[Exercise data — start]
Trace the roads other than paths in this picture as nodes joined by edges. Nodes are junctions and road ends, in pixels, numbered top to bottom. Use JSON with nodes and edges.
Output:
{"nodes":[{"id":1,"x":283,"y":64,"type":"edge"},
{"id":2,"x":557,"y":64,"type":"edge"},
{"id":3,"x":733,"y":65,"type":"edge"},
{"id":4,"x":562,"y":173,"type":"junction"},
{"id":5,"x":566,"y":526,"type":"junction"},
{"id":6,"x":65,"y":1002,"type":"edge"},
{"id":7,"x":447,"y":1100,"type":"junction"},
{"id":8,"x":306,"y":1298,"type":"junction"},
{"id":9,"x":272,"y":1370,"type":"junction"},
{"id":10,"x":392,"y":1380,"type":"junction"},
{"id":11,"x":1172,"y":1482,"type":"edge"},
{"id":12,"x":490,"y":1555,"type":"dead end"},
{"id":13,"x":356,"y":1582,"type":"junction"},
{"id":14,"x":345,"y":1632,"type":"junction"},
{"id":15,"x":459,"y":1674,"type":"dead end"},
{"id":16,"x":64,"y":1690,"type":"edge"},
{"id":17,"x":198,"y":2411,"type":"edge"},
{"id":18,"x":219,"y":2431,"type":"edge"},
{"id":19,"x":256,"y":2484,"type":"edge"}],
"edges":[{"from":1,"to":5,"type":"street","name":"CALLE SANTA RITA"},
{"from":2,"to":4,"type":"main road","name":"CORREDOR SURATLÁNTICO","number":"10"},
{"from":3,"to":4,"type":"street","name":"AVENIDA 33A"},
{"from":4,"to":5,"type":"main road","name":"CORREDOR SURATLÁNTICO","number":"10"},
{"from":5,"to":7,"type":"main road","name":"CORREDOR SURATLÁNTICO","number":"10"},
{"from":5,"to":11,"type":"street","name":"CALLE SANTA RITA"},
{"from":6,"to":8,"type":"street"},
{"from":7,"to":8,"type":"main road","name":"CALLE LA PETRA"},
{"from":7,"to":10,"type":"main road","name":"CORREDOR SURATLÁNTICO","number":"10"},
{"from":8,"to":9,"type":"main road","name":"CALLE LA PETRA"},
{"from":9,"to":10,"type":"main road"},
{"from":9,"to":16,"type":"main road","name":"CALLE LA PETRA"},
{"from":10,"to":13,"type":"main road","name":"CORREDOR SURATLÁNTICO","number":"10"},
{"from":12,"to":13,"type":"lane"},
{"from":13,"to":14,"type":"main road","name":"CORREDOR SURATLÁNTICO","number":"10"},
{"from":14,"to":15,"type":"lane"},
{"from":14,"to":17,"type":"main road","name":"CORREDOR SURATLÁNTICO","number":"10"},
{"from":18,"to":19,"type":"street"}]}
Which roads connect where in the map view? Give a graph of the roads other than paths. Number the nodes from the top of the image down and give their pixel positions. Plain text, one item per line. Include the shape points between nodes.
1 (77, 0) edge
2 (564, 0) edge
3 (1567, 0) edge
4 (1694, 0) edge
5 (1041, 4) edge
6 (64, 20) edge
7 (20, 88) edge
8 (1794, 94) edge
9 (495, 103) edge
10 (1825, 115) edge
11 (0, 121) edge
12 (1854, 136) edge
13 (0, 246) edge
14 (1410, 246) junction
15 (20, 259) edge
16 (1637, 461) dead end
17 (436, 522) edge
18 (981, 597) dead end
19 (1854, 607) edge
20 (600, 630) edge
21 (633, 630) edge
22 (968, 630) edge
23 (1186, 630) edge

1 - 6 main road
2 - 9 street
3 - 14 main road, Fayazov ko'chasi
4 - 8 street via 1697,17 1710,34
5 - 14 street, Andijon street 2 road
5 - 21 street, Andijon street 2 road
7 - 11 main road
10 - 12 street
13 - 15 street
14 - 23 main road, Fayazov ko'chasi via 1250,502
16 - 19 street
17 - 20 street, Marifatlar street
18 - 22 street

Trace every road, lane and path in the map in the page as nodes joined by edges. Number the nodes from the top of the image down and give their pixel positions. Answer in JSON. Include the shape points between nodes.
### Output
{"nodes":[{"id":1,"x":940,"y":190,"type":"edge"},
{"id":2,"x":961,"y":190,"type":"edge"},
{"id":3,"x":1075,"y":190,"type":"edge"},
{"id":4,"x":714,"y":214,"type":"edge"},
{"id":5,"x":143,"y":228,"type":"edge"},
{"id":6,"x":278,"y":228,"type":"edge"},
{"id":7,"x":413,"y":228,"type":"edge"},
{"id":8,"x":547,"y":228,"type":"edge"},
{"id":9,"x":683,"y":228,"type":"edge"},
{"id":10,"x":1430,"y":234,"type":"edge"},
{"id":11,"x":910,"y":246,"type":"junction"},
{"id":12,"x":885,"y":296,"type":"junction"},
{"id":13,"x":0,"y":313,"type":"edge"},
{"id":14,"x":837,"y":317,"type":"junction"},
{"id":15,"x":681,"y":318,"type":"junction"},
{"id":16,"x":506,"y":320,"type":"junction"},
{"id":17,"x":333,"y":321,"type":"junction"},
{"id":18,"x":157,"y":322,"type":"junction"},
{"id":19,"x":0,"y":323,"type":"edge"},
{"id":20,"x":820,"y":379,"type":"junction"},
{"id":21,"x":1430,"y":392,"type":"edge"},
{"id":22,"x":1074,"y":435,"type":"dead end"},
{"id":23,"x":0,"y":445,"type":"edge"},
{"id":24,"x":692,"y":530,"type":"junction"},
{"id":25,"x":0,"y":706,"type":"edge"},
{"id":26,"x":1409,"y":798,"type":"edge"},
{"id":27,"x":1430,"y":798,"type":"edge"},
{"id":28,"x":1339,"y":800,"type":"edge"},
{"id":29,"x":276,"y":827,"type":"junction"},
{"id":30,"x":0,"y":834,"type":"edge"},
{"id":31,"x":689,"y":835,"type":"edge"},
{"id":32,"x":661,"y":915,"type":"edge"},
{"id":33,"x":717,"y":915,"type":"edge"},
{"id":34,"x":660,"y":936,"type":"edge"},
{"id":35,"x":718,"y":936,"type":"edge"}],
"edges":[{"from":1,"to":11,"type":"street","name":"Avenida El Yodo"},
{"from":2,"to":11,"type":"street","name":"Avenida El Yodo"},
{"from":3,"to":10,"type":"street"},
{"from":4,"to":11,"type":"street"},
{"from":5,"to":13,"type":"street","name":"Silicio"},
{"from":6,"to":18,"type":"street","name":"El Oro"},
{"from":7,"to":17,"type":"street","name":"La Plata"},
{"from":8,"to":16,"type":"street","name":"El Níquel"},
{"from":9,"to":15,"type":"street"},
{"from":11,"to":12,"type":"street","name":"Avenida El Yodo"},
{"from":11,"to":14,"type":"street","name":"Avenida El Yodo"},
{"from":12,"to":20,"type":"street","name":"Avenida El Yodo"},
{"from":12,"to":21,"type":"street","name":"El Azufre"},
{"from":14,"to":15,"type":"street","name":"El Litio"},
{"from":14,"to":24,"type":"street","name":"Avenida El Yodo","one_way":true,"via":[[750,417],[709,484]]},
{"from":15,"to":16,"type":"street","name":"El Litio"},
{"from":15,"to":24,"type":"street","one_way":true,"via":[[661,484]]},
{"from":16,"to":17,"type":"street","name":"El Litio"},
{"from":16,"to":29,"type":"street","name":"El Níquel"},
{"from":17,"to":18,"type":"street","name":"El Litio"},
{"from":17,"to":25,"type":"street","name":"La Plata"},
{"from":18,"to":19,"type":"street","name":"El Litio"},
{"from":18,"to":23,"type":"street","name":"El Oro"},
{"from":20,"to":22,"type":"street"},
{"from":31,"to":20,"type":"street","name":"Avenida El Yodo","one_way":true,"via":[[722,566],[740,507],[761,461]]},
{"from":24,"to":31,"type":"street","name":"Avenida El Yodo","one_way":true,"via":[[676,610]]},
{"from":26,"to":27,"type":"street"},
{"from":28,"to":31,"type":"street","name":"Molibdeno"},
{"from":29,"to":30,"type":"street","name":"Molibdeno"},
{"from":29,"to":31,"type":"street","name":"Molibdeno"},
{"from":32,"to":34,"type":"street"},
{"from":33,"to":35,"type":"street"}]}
[Exercise data — finish]
◆ Prompt: Go through the records above and copy each line where "chasi" is found.

◆ Response to the task:
3 - 14 main road, Fayazov ko'chasi
14 - 23 main road, Fayazov ko'chasi via 1250,502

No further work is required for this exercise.